The good news is: I’ll be in Portland soon!  I’m arriving late on September 16th, am out of town from the 23rd to the afternoon of the 26th (to go see my dear friend Celia and her family in Albuquerque), and returning to England on the 29th.  I want to see as many of you lovely Portlanders as possible, and I know it’s a tight visit, so please let me know when you might have time to hang out!

The bad news is: I finally have to admit to being actually depressed.  It’s not just stress and culture shock and homesickness.  I’m not doing so great, and I’ve got those classic and dreaded symptoms of depression in abundance.  I’ve been in bed 10-11 hours a night, frequently waking in the middle of the night only to not be able to fall asleep again for hours.  I’ve been weepy and peevish and prickly and moody.  (Poor, sweet, kind Francis never knows from one minute to the next what my state of mind is going to be like.)  I’ve been having trouble with my appetite; stomach aches and headaches are the culprits there.

Mostly, I feel exhausted and overwhelmed.  At this point I am just waiting it out.  Waiting until we can move back into our flat, waiting to visit Portland and Albuquerque, and waiting for a job to show up.  (I manage to do at least a little job searching every day, and have been occasionally getting calls back.  No more interviews yet, though: everyone in the industry goes on holiday for August, it would seem.)

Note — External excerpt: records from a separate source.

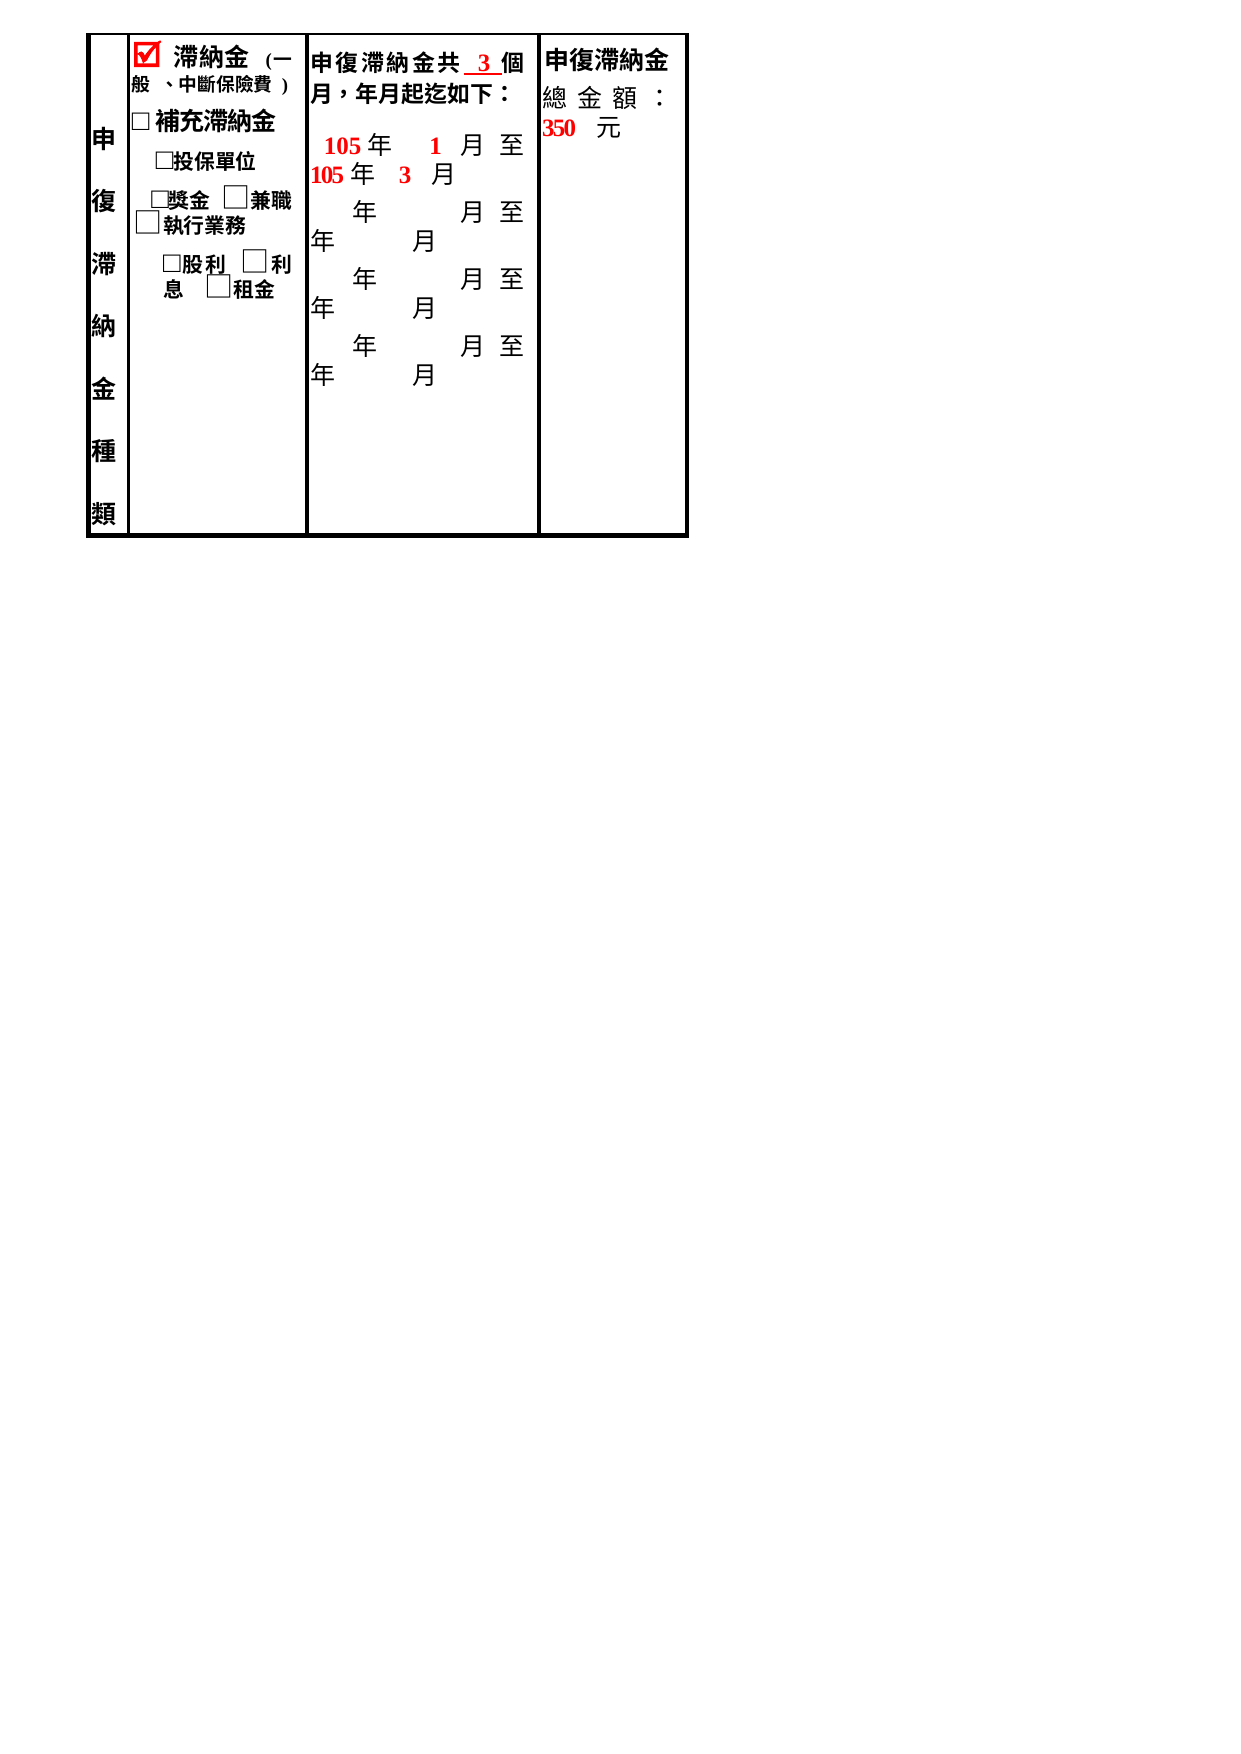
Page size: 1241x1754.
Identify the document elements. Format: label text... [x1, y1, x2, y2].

table_cell [997, 33, 1152, 533]
table_cell 申復滯納金 總金額： 350 元 [541, 35, 685, 533]
table_cell 申復 滯納金 種類 [91, 35, 127, 533]
table_cell 申復滯納金共 3 個月，年月起迄如下： 105年 1 月 至 105 年 3 月 年 月 至 年 月 年 月 至 年 月 年 月 至 年 月 [309, 35, 537, 533]
table_cell [842, 33, 997, 533]
table_cell  滯納金 (一般 、中斷保險費 ) □ 補充滯納金 □投保單位 □獎金 □兼職 □執行業務 □股利 □利息 □租金 [130, 35, 305, 533]
table_cell [689, 33, 842, 533]
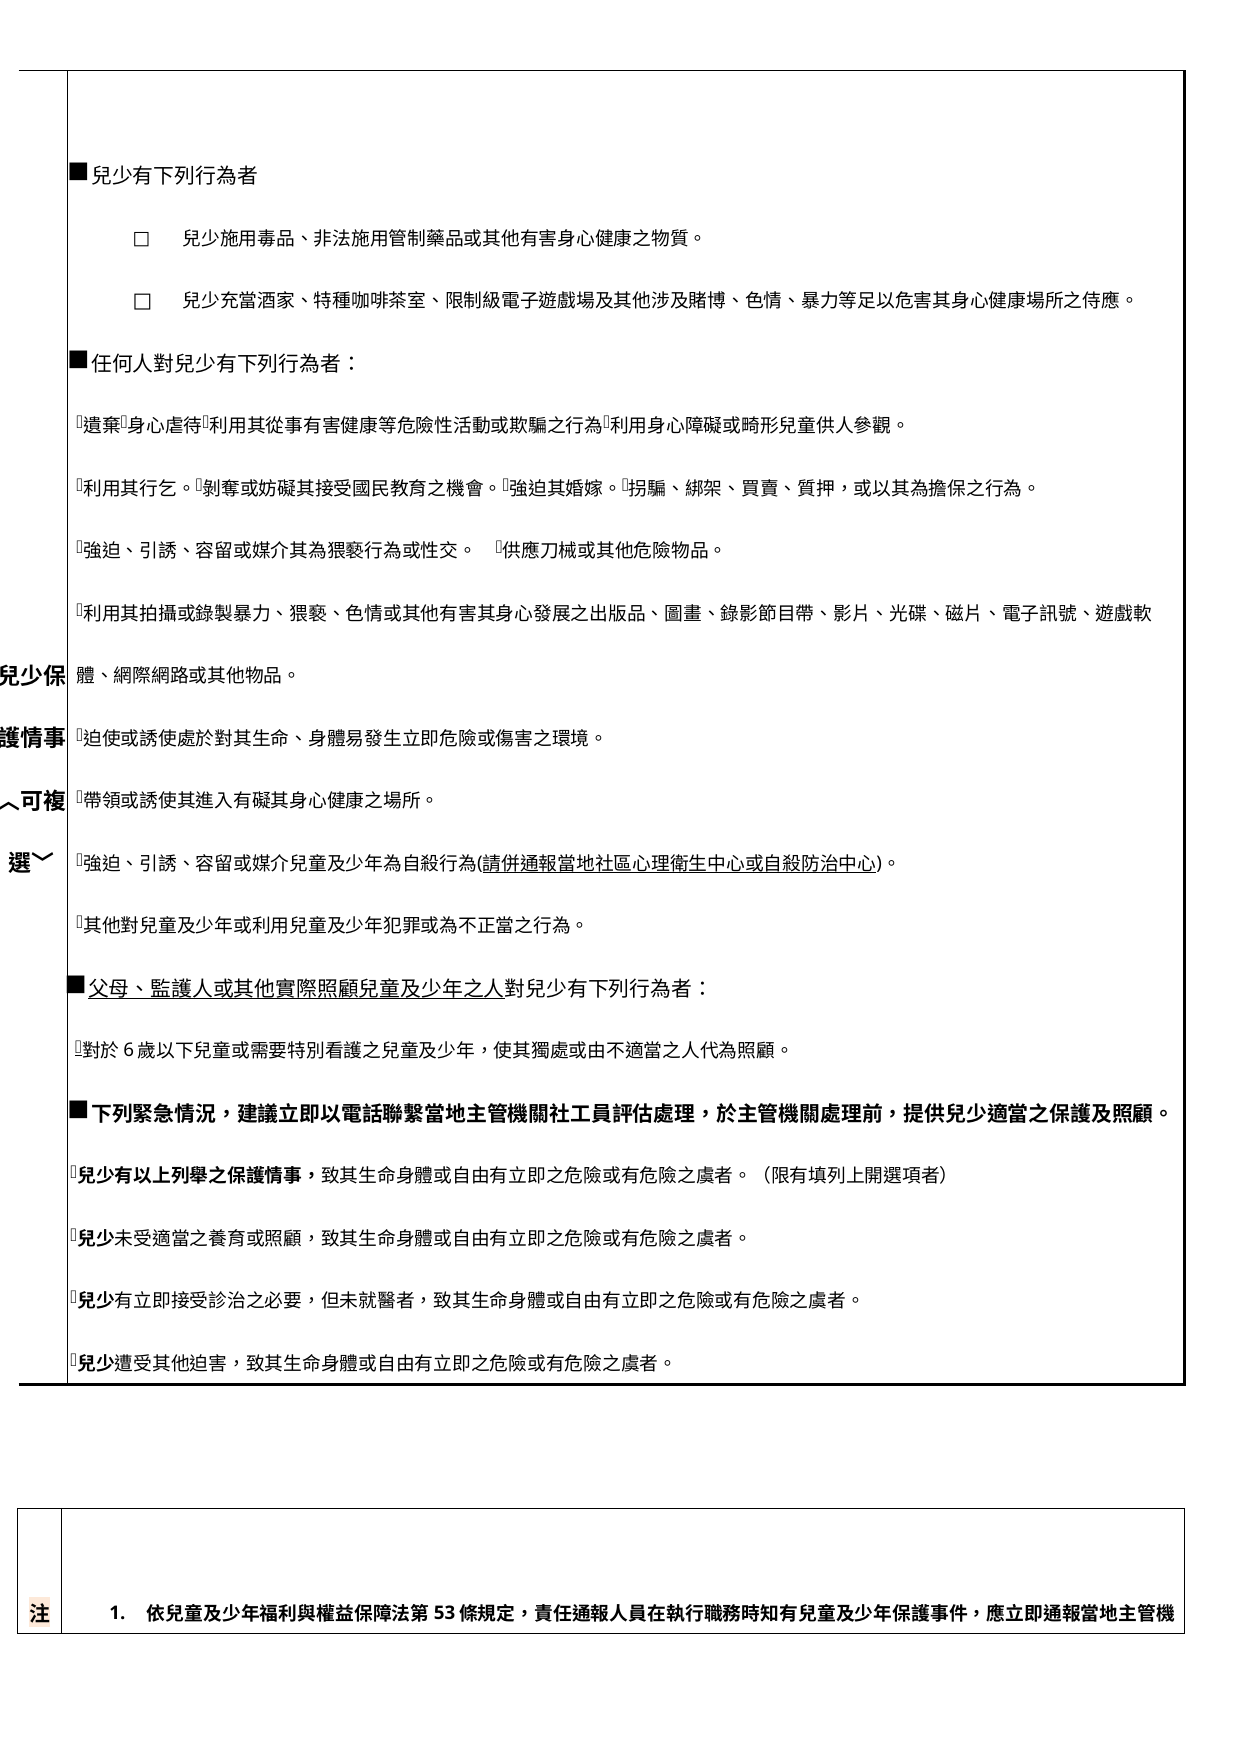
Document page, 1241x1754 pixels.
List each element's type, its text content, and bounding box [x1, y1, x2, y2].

Anyway.  I’ve tried to keep things positive on this blog; I really haven’t wanted to worry anyone.  I didn’t want to make posts that were pointlessly complainy or whiny, but I’m afraid that I haven’t been painting the whole picture.  (I know, I can hear some of you saying “Well, DUH.”)  Nothing bad has happened, it’s just that everything has caught up with me and my already taxed brain chemicals have just gone haywire.  I’m so grateful that Francis is wonderfully patient and caring, and I’m glad to say that we’ve been a source of support for each other through the various types of stress and upheaval.  His family, too, is very kind and welcoming (just so very different than my family!).

But basically what I wanted to say is: I’m really sorry that I haven’t been calling or emailing.  Between our internet connection problems and feeling lethargic, I feel horribly guilty and worry that I’m hurting someone’s feelings.  Honestly, I don’t want to talk and be all weepy, and am just a bit self-absorbed at this point.  I think about you all a lot, though, and you always have my love.

I know that this will pass when things get a bit easier.  The trip back to the States will help a lot, I’m sure.  It will be so good to see everyone, and I’m betting I’ll feel recharged by the time I head back to England.  And I have lots to write about: seeing Carmen at Glydebourne, touring Hampton Court, English bumblebees…

For now, though, I’m just doing one thing at a time.